Under the eaves lived a musician and trumpeter named Meyn. Herr Meyn kept four cats and was permanently drunk. He played dance music at Zingler's Heights, and on Christmas Eve he and five fellow drunks would stamp through the snowy streets battling the harsh frost with carols. I met him one day in the attic: he lay on his back in black trousers and his white Sunday shirt, rolling an empty bottle of Machandel gin with his bare feet and playing the trumpet beautifully. Without lowering his trumpet, just shifting his eyes slightly to where I was standing behind him, he stole a glance at me and accepted me as his percussionist. He valued my instrument as highly as he did his own. Our duet drove his four cats out onto the roof and set the roof tiles gently vibrating.
When we finished our music and lowered our instruments, I pulled an old issue of the Neueste Nachrichten newspaper from under my sweater, smoothed out the pages, crouched beside Meyn the trumpeter, held out my reading matter, and asked him to teach me the big and little ABCs.

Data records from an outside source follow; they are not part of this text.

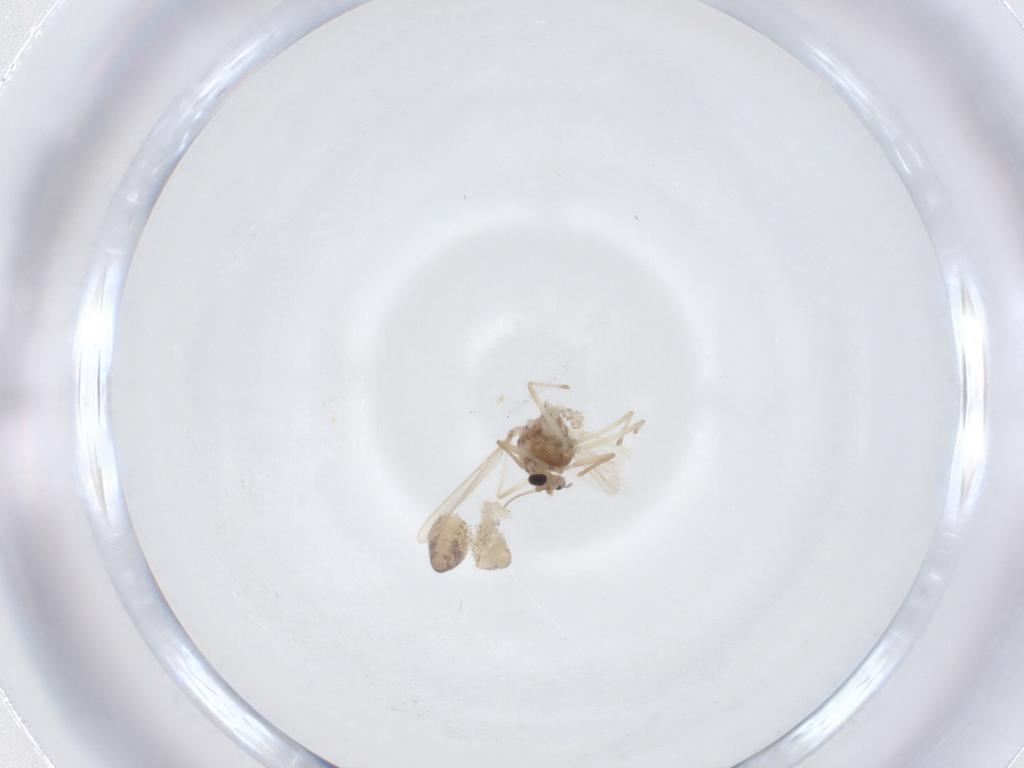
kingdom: Animalia
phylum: Arthropoda
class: Insecta
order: Diptera
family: Chironomidae
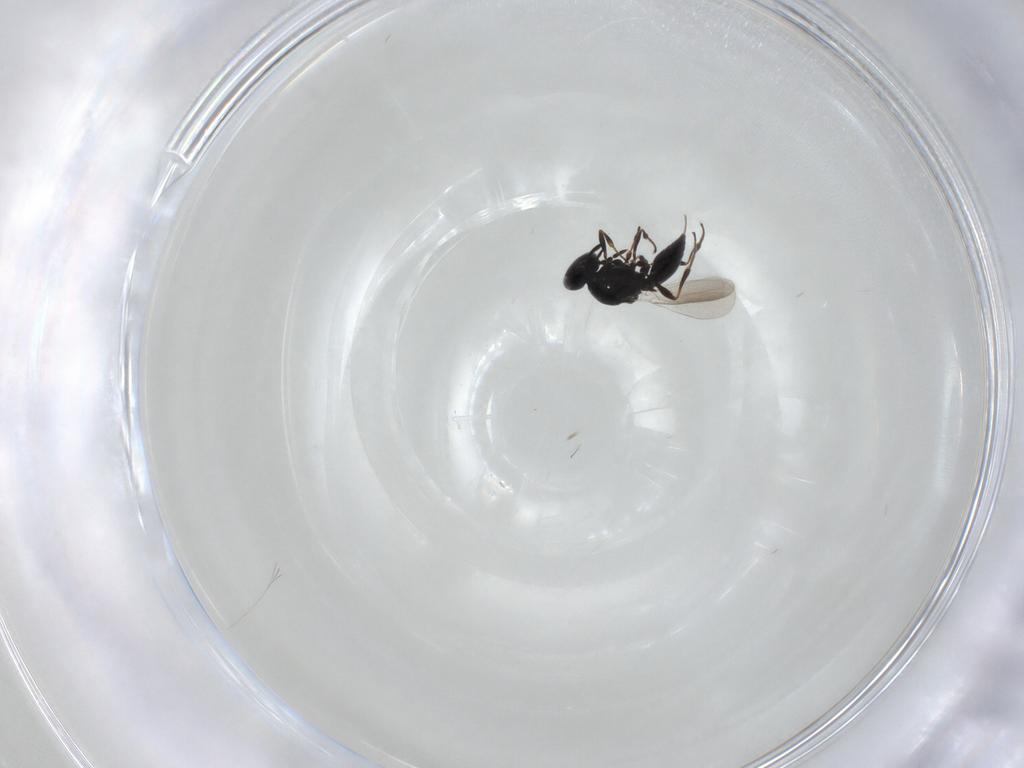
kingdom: Animalia
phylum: Arthropoda
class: Insecta
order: Hymenoptera
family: Platygastridae
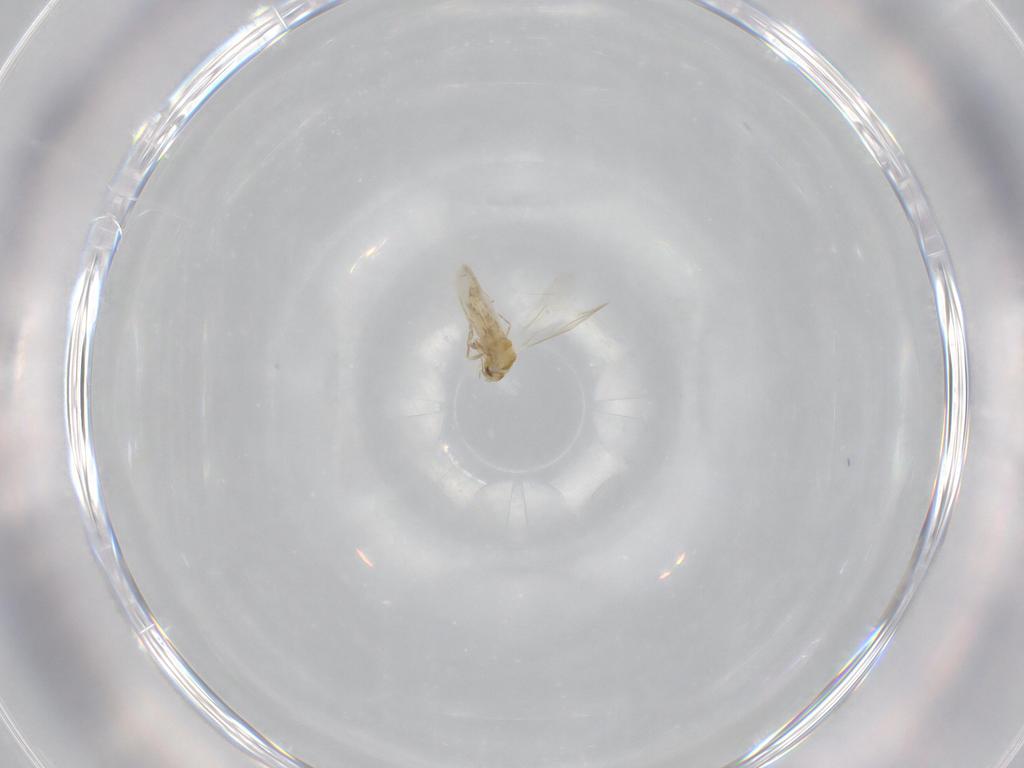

But Herr Meyer had fallen straight from his trumpet into a deep sleep. For him there were only three containers that counted: his bottle of Machandel gin, his trumpet, and sleep. It's true that for some time after that—to be precise, till he entered the SA cavalry and gave up gin— we played unrehearsed duets in the attic for the stove, roof tiles, pigeons, and cats, but he was just never any use as a teacher.